*Problem to solve*. In the answer, give the entries below exactly, from the first line through the line with "24: (325, 248, 12.03)", with every picture omitted.

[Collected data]
——————————
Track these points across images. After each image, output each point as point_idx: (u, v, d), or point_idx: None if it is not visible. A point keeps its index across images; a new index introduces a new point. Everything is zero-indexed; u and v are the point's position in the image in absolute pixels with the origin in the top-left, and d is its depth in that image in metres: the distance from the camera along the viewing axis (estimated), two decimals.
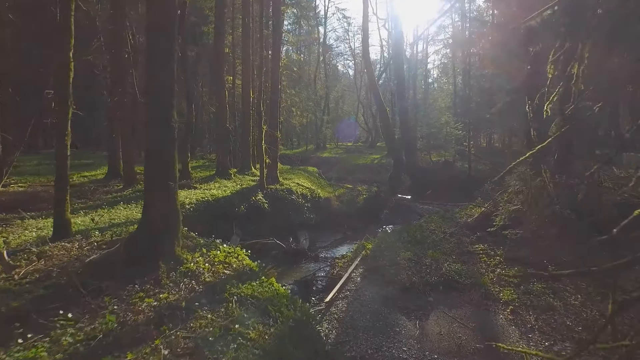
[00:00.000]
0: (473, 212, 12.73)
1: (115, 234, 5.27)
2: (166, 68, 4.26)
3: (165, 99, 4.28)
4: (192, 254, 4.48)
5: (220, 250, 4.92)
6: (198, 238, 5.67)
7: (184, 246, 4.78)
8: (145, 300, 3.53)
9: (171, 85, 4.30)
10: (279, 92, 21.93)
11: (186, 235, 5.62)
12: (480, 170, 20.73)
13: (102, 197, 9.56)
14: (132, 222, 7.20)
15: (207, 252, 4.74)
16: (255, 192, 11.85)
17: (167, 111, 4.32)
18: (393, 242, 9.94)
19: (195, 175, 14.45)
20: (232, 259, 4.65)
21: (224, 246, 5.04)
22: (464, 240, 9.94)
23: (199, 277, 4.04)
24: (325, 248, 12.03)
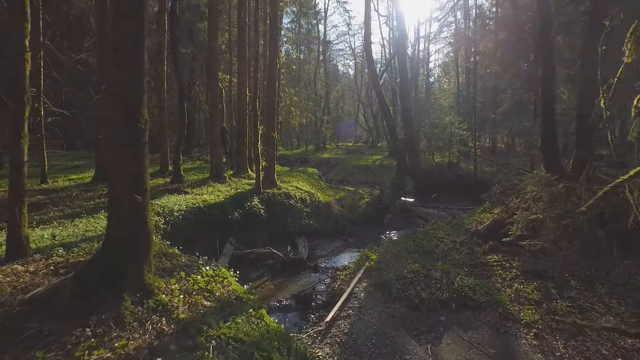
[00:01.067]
0: (482, 218, 12.00)
1: (81, 252, 4.51)
2: (135, 58, 3.52)
3: (132, 95, 3.55)
4: (167, 280, 3.74)
5: (202, 274, 4.18)
6: (180, 256, 4.93)
7: (160, 269, 4.06)
8: (94, 352, 2.75)
9: (140, 79, 3.57)
10: (278, 90, 21.22)
11: (165, 252, 4.90)
12: (486, 172, 19.98)
13: (83, 203, 8.82)
14: None
15: (187, 277, 4.00)
16: (250, 197, 11.11)
17: (135, 109, 3.59)
18: (399, 252, 9.19)
19: (189, 178, 13.70)
20: (214, 286, 3.91)
21: (206, 268, 4.30)
22: (476, 250, 9.20)
23: (171, 313, 3.30)
24: (326, 257, 11.28)
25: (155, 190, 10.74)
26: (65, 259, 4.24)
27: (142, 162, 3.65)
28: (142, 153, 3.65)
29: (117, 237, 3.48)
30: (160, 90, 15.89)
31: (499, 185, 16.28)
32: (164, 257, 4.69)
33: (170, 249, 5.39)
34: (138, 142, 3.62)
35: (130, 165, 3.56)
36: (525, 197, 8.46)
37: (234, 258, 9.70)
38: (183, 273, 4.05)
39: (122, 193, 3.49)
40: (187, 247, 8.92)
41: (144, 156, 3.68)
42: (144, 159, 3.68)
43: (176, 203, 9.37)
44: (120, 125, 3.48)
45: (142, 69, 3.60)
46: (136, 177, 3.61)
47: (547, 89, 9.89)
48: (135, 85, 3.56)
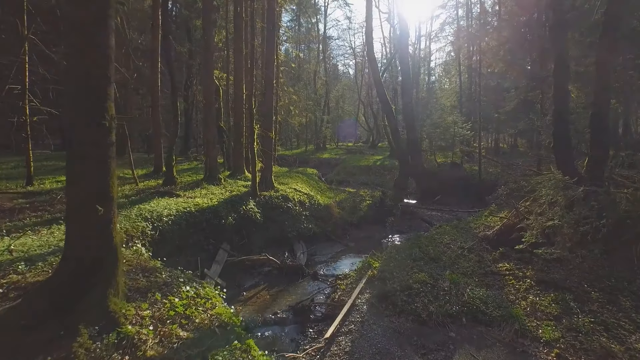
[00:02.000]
0: (490, 222, 11.43)
1: (47, 268, 3.90)
2: (98, 42, 2.95)
3: (95, 86, 2.97)
4: (138, 305, 3.17)
5: (181, 295, 3.59)
6: (160, 271, 4.33)
7: (133, 289, 3.49)
8: None
9: (105, 67, 2.99)
10: (276, 89, 20.64)
11: (144, 266, 4.33)
12: (491, 173, 19.39)
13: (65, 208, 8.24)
14: None
15: (163, 299, 3.43)
16: (246, 201, 10.53)
17: (98, 103, 3.01)
18: (403, 260, 8.62)
19: (182, 180, 13.12)
20: (194, 311, 3.34)
21: (186, 288, 3.73)
22: (486, 258, 8.63)
23: (137, 349, 2.72)
24: (325, 263, 10.71)
25: (145, 193, 10.17)
26: (23, 277, 3.64)
27: (107, 167, 3.07)
28: (107, 155, 3.07)
29: (76, 256, 2.92)
30: (153, 89, 15.32)
31: (506, 187, 15.73)
32: (142, 272, 4.13)
33: (151, 262, 4.81)
34: (102, 143, 3.04)
35: (91, 169, 2.98)
36: (540, 201, 7.88)
37: (228, 265, 9.14)
38: (159, 294, 3.48)
39: (82, 203, 2.92)
40: (177, 255, 8.36)
41: (110, 159, 3.11)
42: (110, 162, 3.11)
43: (166, 207, 8.79)
44: (81, 122, 2.91)
45: (108, 55, 3.03)
46: (100, 184, 3.03)
47: (559, 85, 9.32)
48: (99, 75, 2.99)
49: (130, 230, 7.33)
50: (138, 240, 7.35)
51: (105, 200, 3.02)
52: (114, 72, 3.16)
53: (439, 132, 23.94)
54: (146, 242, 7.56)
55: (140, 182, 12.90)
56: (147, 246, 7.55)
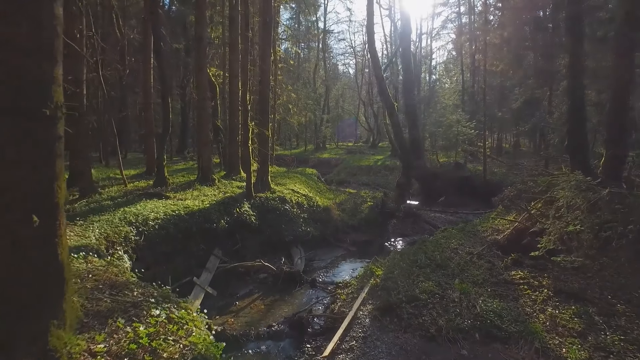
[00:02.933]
0: (498, 225, 10.82)
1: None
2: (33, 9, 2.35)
3: (31, 66, 2.36)
4: (92, 336, 2.58)
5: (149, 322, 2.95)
6: (132, 286, 3.69)
7: (91, 313, 2.88)
8: None
9: (45, 41, 2.39)
10: (274, 86, 20.02)
11: (113, 282, 3.73)
12: (496, 174, 18.79)
13: None
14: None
15: (126, 326, 2.82)
16: (240, 203, 9.91)
17: (37, 88, 2.40)
18: (408, 267, 8.00)
19: (174, 180, 12.50)
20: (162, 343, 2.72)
21: (157, 312, 3.11)
22: (497, 265, 8.00)
23: None
24: (325, 269, 10.10)
25: (133, 195, 9.56)
26: None
27: (49, 167, 2.46)
28: (51, 153, 2.46)
29: (11, 277, 2.32)
30: (146, 86, 14.74)
31: (512, 188, 15.07)
32: (109, 289, 3.53)
33: (122, 276, 4.20)
34: (42, 138, 2.43)
35: (26, 171, 2.37)
36: (557, 204, 7.27)
37: (220, 272, 8.53)
38: (121, 321, 2.87)
39: (15, 213, 2.31)
40: (164, 262, 7.75)
41: (55, 157, 2.50)
42: (55, 161, 2.50)
43: (153, 210, 8.18)
44: (12, 111, 2.30)
45: (49, 27, 2.42)
46: (38, 189, 2.42)
47: (575, 79, 8.72)
48: (36, 52, 2.38)
49: (111, 235, 6.73)
50: (120, 247, 6.75)
51: (47, 209, 2.42)
52: (60, 49, 2.55)
53: (441, 131, 23.35)
54: (129, 248, 6.96)
55: (131, 182, 12.30)
56: (130, 253, 6.95)
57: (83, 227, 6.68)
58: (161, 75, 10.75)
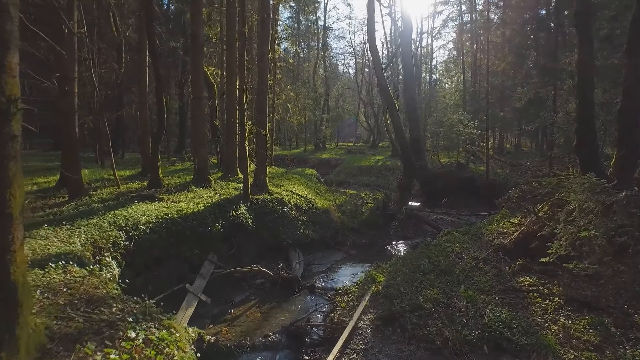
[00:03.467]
0: (504, 228, 10.47)
1: None
2: None
3: None
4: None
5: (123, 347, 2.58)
6: (112, 301, 3.33)
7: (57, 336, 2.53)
8: None
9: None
10: (273, 85, 19.66)
11: (90, 296, 3.37)
12: (499, 174, 18.43)
13: (28, 215, 7.29)
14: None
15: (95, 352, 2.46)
16: (236, 205, 9.56)
17: None
18: (411, 273, 7.66)
19: (169, 182, 12.15)
20: None
21: (133, 333, 2.76)
22: (504, 271, 7.65)
23: None
24: (324, 273, 9.74)
25: (125, 197, 9.21)
26: None
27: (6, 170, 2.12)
28: (1, 154, 2.12)
29: None
30: (141, 84, 14.41)
31: (517, 189, 14.72)
32: (85, 305, 3.17)
33: (103, 288, 3.84)
34: None
35: None
36: (568, 207, 6.91)
37: (215, 278, 8.17)
38: (91, 345, 2.50)
39: None
40: (155, 268, 7.41)
41: (9, 159, 2.15)
42: (8, 164, 2.15)
43: (145, 213, 7.83)
44: None
45: None
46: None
47: (584, 78, 8.36)
48: None
49: (98, 240, 6.37)
50: (108, 253, 6.40)
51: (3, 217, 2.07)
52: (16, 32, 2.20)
53: (442, 131, 23.00)
54: (118, 254, 6.61)
55: (125, 184, 11.96)
56: (119, 259, 6.60)
57: (69, 231, 6.33)
58: (156, 74, 10.40)
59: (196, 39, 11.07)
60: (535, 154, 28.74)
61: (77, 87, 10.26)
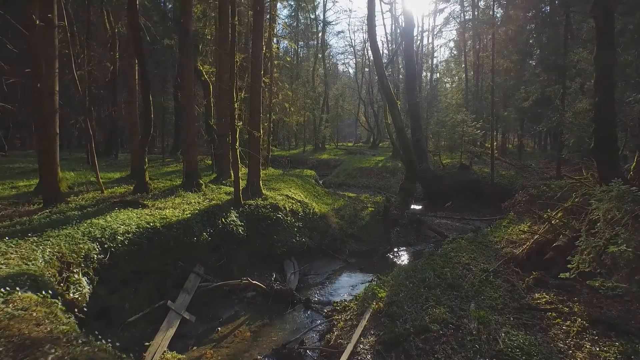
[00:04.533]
0: (513, 235, 9.80)
1: None
2: None
3: None
4: None
5: None
6: (43, 352, 2.63)
7: None
8: None
9: None
10: (270, 84, 18.99)
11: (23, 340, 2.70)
12: (504, 176, 17.77)
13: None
14: None
15: None
16: (226, 212, 8.88)
17: None
18: (415, 287, 6.99)
19: (158, 185, 11.48)
20: None
21: None
22: (517, 286, 6.98)
23: None
24: (321, 285, 9.08)
25: (106, 204, 8.55)
26: None
27: None
28: None
29: None
30: (130, 83, 13.77)
31: (524, 193, 14.05)
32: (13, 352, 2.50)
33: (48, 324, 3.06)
34: None
35: None
36: (591, 216, 6.24)
37: (201, 292, 7.50)
38: None
39: None
40: (134, 283, 6.74)
41: None
42: None
43: (125, 222, 7.17)
44: None
45: None
46: None
47: (604, 72, 7.68)
48: None
49: (66, 255, 5.71)
50: (78, 269, 5.73)
51: None
52: None
53: (444, 132, 22.32)
54: (90, 270, 5.94)
55: (111, 187, 11.30)
56: (91, 275, 5.93)
57: (33, 245, 5.66)
58: (141, 71, 9.73)
59: (186, 35, 10.40)
60: (539, 154, 28.08)
61: (57, 85, 9.60)
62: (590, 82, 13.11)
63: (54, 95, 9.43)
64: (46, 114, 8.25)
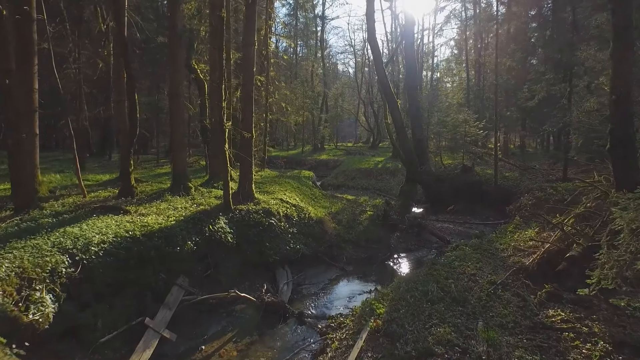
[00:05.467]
0: (520, 242, 9.23)
1: None
2: None
3: None
4: None
5: None
6: None
7: None
8: None
9: None
10: (266, 83, 18.42)
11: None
12: (508, 178, 17.15)
13: None
14: None
15: None
16: (214, 218, 8.29)
17: None
18: (417, 302, 6.40)
19: (145, 189, 10.90)
20: None
21: None
22: (529, 301, 6.40)
23: None
24: (315, 296, 8.50)
25: (85, 209, 7.97)
26: None
27: None
28: None
29: None
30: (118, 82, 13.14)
31: (530, 196, 13.49)
32: None
33: None
34: None
35: None
36: (613, 226, 5.66)
37: (185, 308, 6.92)
38: None
39: None
40: (109, 298, 6.16)
41: None
42: None
43: (101, 231, 6.60)
44: None
45: None
46: None
47: (621, 68, 7.09)
48: None
49: (29, 270, 5.13)
50: (41, 286, 5.15)
51: None
52: None
53: (445, 132, 21.75)
54: (57, 286, 5.36)
55: (96, 191, 10.73)
56: (58, 291, 5.35)
57: None
58: (125, 67, 9.15)
59: (173, 29, 9.83)
60: (541, 155, 27.47)
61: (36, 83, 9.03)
62: (599, 80, 12.58)
63: (33, 93, 8.86)
64: (20, 113, 7.67)
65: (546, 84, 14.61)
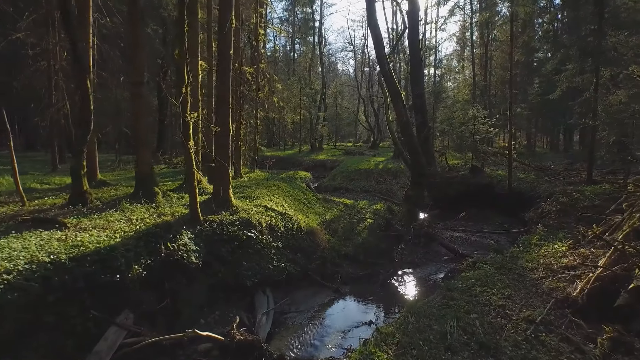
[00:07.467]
0: (551, 258, 7.59)
1: None
2: None
3: None
4: None
5: None
6: None
7: None
8: None
9: None
10: (255, 75, 16.80)
11: None
12: (523, 180, 15.52)
13: None
14: None
15: None
16: (176, 233, 6.65)
17: None
18: (432, 351, 4.75)
19: (104, 195, 9.28)
20: None
21: None
22: (586, 352, 4.73)
23: None
24: (302, 328, 6.84)
25: (10, 223, 6.33)
26: None
27: None
28: None
29: None
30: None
31: (553, 201, 11.84)
32: None
33: None
34: None
35: None
36: None
37: (126, 355, 5.25)
38: None
39: None
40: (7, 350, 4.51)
41: None
42: None
43: (12, 255, 4.96)
44: None
45: None
46: None
47: None
48: None
49: None
50: None
51: None
52: None
53: (451, 130, 20.12)
54: None
55: (44, 197, 9.13)
56: None
57: None
58: (72, 49, 7.53)
59: (134, 6, 8.19)
60: (552, 154, 25.81)
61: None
62: (628, 69, 10.97)
63: None
64: None
65: (570, 73, 12.96)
——————————
*Result of this exercise*.
Track these points across images. After each image, output each point as point_idx: (u, v, d), or point_idx: None if it is not visible. A point keeps its index across images; a new index introduces a new point. Everything is zero-indexed; u and v are the point's position in the image in absolute pixels with the origin in the top-left, and d is its depth in that image in metres: the distance from the camera along the viewing axis (estimated), two decimals.
[00:00.000]
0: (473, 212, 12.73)
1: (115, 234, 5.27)
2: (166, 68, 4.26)
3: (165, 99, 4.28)
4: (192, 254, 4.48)
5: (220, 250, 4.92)
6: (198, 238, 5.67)
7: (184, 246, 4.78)
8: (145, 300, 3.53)
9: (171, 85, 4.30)
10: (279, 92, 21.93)
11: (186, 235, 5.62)
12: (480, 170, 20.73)
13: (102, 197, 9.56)
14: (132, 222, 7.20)
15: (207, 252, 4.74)
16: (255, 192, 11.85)
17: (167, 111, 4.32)
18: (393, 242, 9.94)
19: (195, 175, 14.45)
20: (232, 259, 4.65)
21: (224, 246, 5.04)
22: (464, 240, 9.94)
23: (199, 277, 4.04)
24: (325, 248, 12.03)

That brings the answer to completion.